▶ Texte à lire:
◆ ◆ ◆

Quand j'étais étudiant, je m'étais mis à grimper un peu sur les murs de brique des berges de la Garonne à Toulouse. Je n'imaginais pas qu'un jour je toucherais un peu à l'escalade. Cela me semblait parfaitement stupide de courir un risque quelconque sans parler de celui de faire du sport. Pourtant, la brique sous le Pont-Neuf offrait la possibilité d'exercer un yoga minimaliste, qu'il fasse une chaleur de tous les diables ou un froid de canard, le mur finissait par m'attirer de manière obsédante jusqu'à y faire un tour la nuit, dans la semi-obscurité, halluciné, amoureux, désespéré ; restons raisonnable, le plus souvent à jeun, au printemps, quand la pierre est tiède et le soleil du midi point trop accablant.
Bien des années plus tard, je viendrais à découvrir les falaises les plus courues de ma région, Arguibelle, La Mâture, Lourdes, le Pibeste, Arthez-d'Asson et bien sûr Arudy. Il existe un topo d'Arudy c'est-à-dire un petit livre indiquant le nom, la difficulté et la localisation des voies. Arudy ayant été exploré et équipé par des sacrés types dès la fin des années 50, la cotation des voies, éternel sujet de discussion pour les grimpeurs, était plutôt sévère. Jean Ollivier écrivit plusieurs topos dont personnellement je ne connais que la dernière version, celle datant des années 90. Sur le plan esthétique, il est daté mais c'est là que réside son charme. Il faut dire que certains grimpeurs sont aussi doués pour jeter le tracé d'une voie sur le papier que pour trouver la ligne la plus pure dans leur escalade.

◆ ◆ ◆

▶ Lignes fournies:
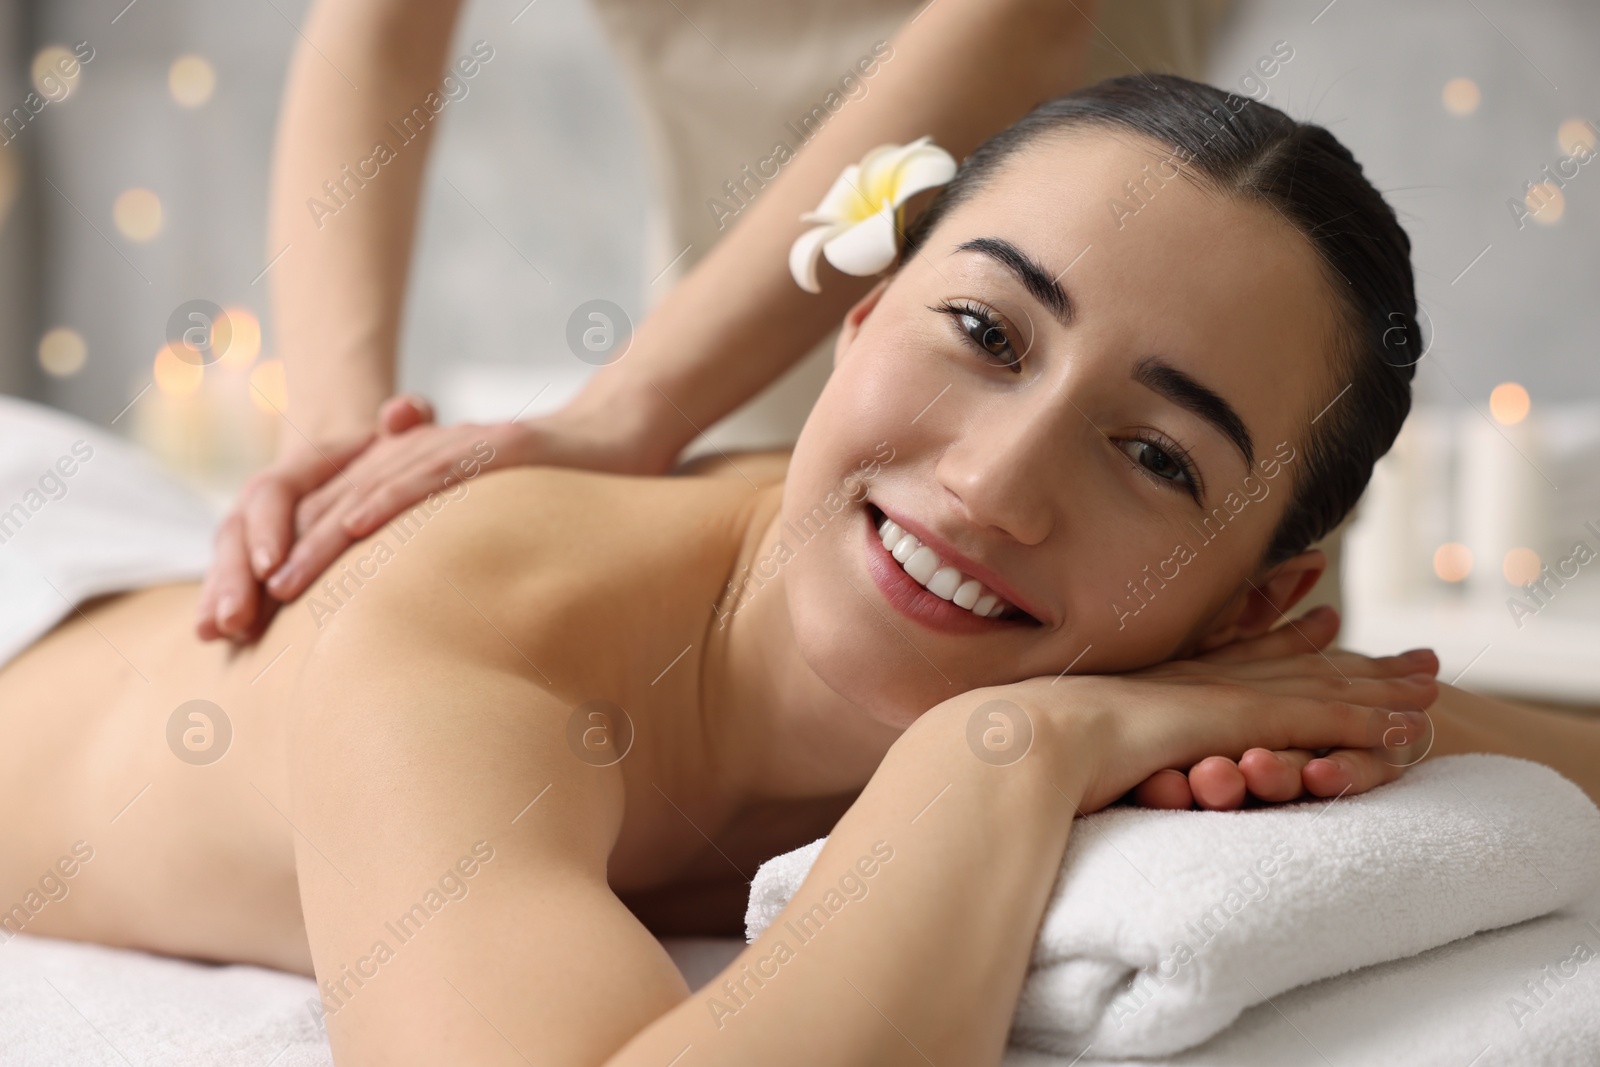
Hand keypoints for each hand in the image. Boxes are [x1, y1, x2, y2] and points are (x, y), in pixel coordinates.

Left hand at [195, 393, 660, 640]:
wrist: (627, 435)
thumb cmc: (559, 491)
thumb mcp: (485, 526)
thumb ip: (438, 555)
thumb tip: (408, 626)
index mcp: (406, 477)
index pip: (328, 522)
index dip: (280, 565)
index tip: (243, 624)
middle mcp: (418, 457)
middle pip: (330, 508)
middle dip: (278, 559)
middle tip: (238, 616)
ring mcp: (454, 449)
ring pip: (368, 491)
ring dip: (318, 538)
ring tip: (278, 584)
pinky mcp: (494, 447)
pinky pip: (432, 473)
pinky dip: (389, 498)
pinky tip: (354, 526)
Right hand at [1002, 634, 1438, 814]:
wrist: (1031, 739)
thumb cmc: (1028, 743)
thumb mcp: (1064, 728)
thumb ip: (1079, 727)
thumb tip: (1051, 738)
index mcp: (1168, 679)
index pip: (1243, 654)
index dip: (1287, 637)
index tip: (1325, 619)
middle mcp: (1204, 678)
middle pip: (1299, 665)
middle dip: (1358, 660)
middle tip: (1412, 653)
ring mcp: (1224, 696)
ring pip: (1322, 690)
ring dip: (1380, 689)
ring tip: (1433, 685)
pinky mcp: (1241, 721)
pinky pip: (1319, 722)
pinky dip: (1366, 724)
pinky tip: (1408, 730)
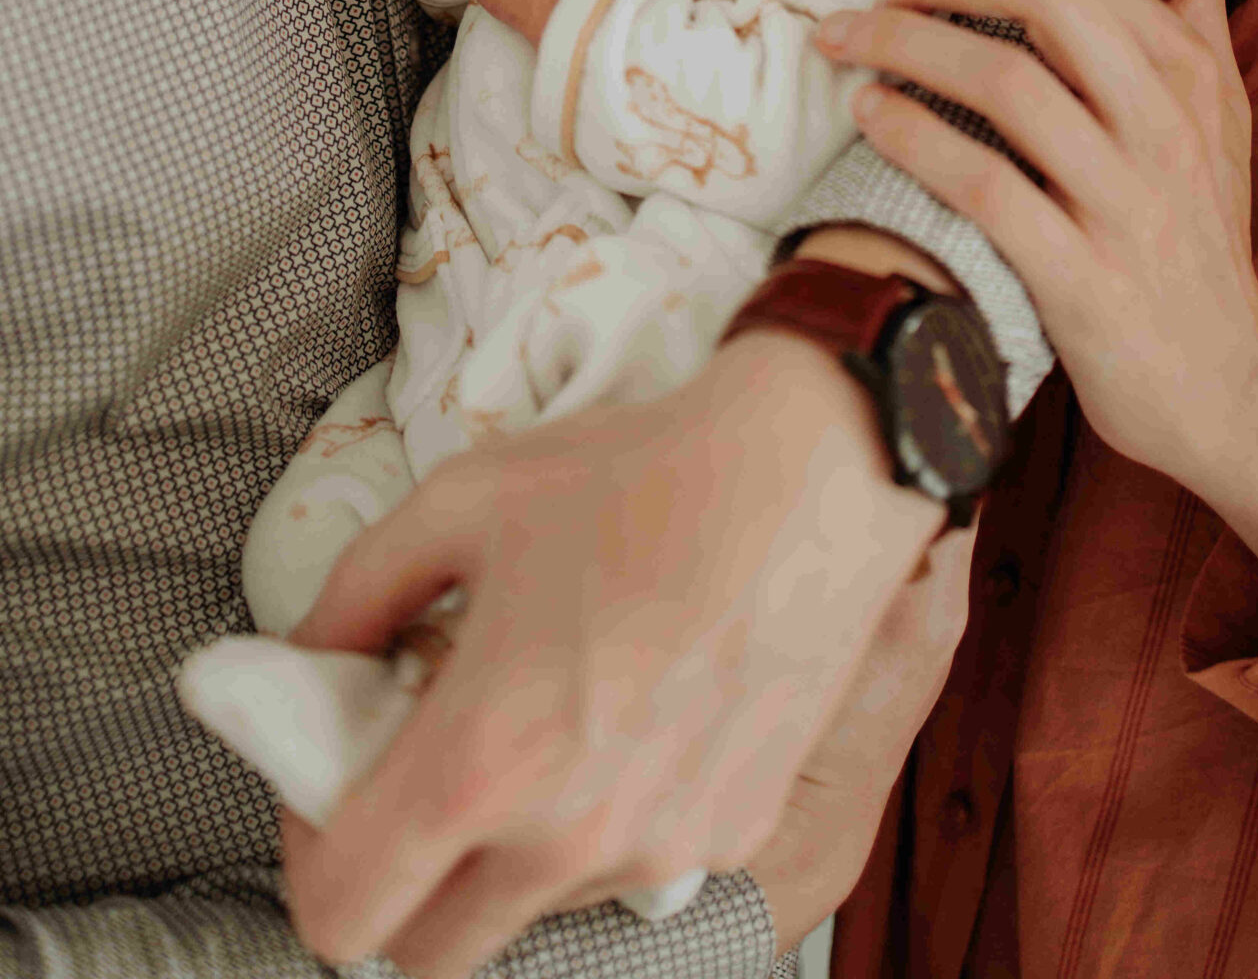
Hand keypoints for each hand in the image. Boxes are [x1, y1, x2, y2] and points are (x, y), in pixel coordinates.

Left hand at [280, 325, 940, 978]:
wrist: (811, 468)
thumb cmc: (635, 473)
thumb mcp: (461, 502)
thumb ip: (354, 597)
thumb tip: (304, 660)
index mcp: (482, 763)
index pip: (342, 917)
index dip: (314, 858)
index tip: (337, 787)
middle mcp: (567, 837)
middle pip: (431, 950)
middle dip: (408, 876)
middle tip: (427, 769)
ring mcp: (659, 850)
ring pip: (536, 907)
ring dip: (514, 847)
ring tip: (549, 715)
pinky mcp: (733, 832)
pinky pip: (635, 864)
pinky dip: (610, 816)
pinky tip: (635, 708)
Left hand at [815, 0, 1257, 607]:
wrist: (1226, 386)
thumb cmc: (1198, 229)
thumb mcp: (1218, 101)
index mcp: (1185, 68)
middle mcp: (1164, 121)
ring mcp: (1126, 200)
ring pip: (1005, 82)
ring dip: (905, 46)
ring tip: (845, 43)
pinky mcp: (1085, 280)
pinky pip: (985, 187)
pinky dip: (916, 140)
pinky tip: (870, 119)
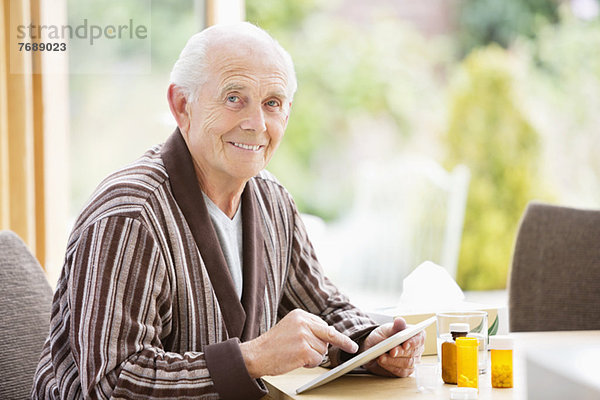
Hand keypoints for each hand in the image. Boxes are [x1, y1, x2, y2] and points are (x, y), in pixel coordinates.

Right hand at [239, 309, 358, 377]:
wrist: (256, 355)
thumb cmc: (272, 345)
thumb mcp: (290, 328)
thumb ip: (308, 328)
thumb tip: (329, 332)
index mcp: (299, 315)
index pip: (323, 324)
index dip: (333, 336)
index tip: (348, 342)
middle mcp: (303, 322)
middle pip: (329, 334)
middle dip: (342, 342)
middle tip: (352, 348)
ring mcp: (304, 335)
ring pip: (322, 349)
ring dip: (314, 356)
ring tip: (297, 355)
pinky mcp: (304, 349)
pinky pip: (318, 359)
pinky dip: (311, 363)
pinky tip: (298, 361)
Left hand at [362, 317, 424, 376]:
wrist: (374, 348)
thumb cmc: (383, 336)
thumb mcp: (387, 329)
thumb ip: (395, 327)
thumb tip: (400, 321)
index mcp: (416, 335)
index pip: (420, 338)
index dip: (413, 342)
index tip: (405, 344)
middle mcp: (417, 349)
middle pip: (413, 353)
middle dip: (400, 352)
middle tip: (391, 351)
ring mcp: (412, 361)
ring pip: (407, 364)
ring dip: (393, 361)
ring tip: (381, 357)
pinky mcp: (405, 371)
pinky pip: (400, 372)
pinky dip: (390, 366)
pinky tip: (382, 362)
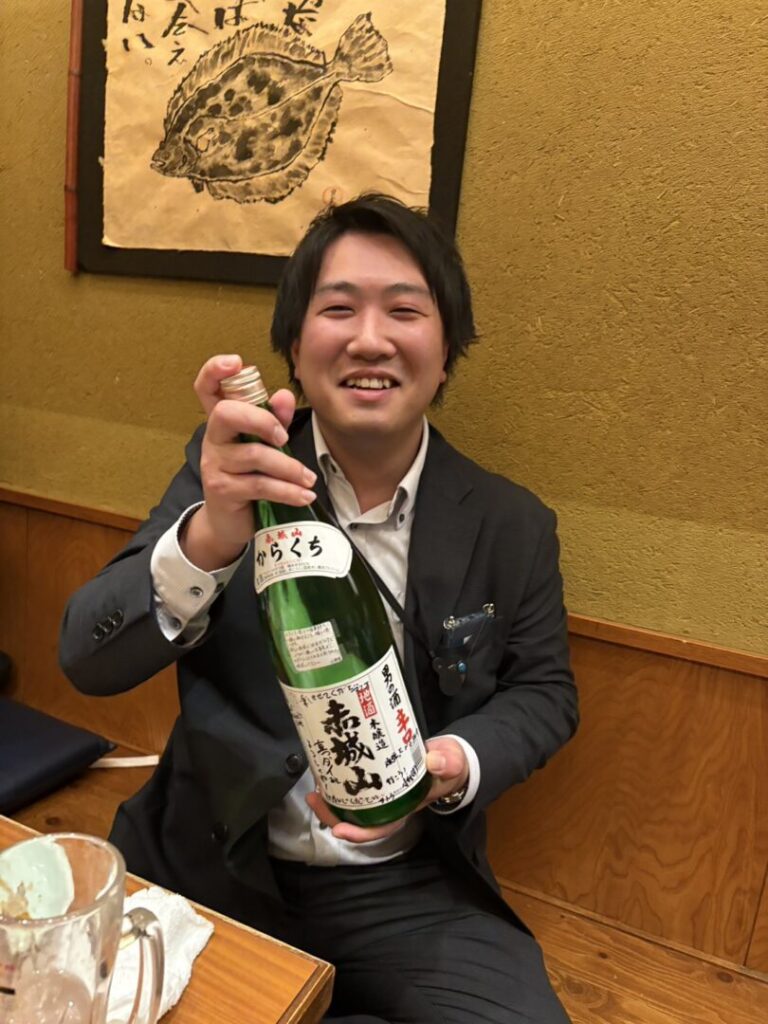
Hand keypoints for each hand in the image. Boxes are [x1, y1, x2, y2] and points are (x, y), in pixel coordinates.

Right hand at [181, 354, 317, 570]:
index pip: (206, 388)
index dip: (214, 370)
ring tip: (308, 480)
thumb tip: (285, 395)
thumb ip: (274, 419)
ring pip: (254, 455)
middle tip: (284, 438)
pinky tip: (304, 496)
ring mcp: (215, 464)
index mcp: (221, 421)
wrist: (228, 521)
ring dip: (289, 468)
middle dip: (262, 420)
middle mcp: (213, 438)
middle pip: (227, 413)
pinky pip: (260, 485)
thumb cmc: (249, 475)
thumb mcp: (264, 445)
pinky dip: (288, 491)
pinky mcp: (223, 490)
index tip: (235, 362)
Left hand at [305, 735, 468, 843]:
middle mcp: (390, 803)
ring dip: (331, 799)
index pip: (382, 827)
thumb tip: (434, 762)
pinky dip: (339, 780)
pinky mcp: (376, 775)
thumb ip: (447, 763)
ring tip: (314, 787)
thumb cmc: (450, 764)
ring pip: (352, 803)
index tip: (338, 830)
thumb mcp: (453, 763)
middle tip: (314, 799)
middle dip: (333, 814)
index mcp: (407, 806)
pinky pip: (354, 784)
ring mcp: (381, 791)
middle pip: (358, 818)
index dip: (359, 833)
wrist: (449, 755)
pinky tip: (327, 769)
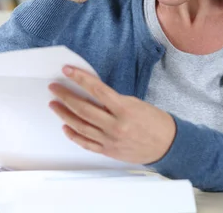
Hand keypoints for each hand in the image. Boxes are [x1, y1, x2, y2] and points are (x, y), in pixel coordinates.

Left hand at [48, 65, 176, 164]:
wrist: (168, 145)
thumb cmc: (154, 121)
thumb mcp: (135, 103)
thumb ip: (113, 100)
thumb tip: (91, 92)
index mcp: (124, 109)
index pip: (97, 90)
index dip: (80, 79)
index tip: (67, 71)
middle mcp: (115, 125)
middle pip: (83, 109)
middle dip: (65, 96)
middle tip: (54, 87)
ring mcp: (110, 140)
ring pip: (80, 126)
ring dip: (64, 114)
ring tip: (54, 104)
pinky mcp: (108, 151)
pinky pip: (86, 143)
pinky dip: (73, 135)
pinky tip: (65, 126)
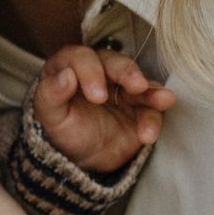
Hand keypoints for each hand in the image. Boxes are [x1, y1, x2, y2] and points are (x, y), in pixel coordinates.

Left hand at [33, 45, 175, 171]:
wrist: (83, 157)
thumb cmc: (64, 130)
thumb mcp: (50, 116)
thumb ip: (50, 94)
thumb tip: (65, 75)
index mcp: (70, 66)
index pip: (80, 56)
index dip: (90, 71)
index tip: (97, 96)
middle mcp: (98, 71)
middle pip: (113, 61)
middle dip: (126, 71)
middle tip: (135, 86)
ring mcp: (122, 87)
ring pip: (139, 80)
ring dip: (151, 91)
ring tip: (163, 100)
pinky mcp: (141, 105)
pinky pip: (151, 108)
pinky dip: (152, 119)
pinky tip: (147, 134)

◆ ◆ ◆

Recopiez intégralement le texte sur l'escalade, sans y apporter la moindre modification. Les lignes qui précèdent constituent un ensemble indépendant du texte.

▶ Zone de réponse:
Quand j'étais étudiant, je m'étais mis à grimper un peu sur les murs de brique des berges de la Garonne à Toulouse. Je n'imaginais pas qu'un jour je toucherais un peu à l'escalade. Cela me semblait parfaitement stupide de courir un risque quelconque sans parler de celui de faire du sport. Pourtant, la brique sous le Pont-Neuf offrait la possibilité d'exercer un yoga minimaliste, qu'il fasse une chaleur de tous les diables ou un froid de canard, le mur finissait par m'attirer de manière obsédante jusqu'à y faire un tour la nuit, dans la semi-obscurité, halluciné, amoureux, désespéré ; restons raisonnable, le plus souvent à jeun, au printemps, quand la pierre est tiède et le soleil du midi point trop accablant.
Bien des années plus tard, je viendrais à découvrir les falaises les plus courues de ma région, Arguibelle, La Mâture, Lourdes, le Pibeste, Arthez-d'Asson et bien sûr Arudy. Il existe un topo d'Arudy c'est-à-dire un petit livre indiquant le nom, la difficulté et la localisation des voies. Arudy ayant été exploré et équipé par des sacrés types dès la fin des années 50, la cotation des voies, éternel sujet de discussion pour les grimpeurs, était plutôt sévère. Jean Ollivier écrivit plusieurs topos dont personnellement je ne connais que la dernière version, celle datant des années 90. Sur le plan esthétique, il est daté mais c'est là que réside son charme. Il faut dire que certains grimpeurs sont aussi doués pour jeter le tracé d'une voie sur le papier que pour trouver la ligne la plus pure dans leur escalade.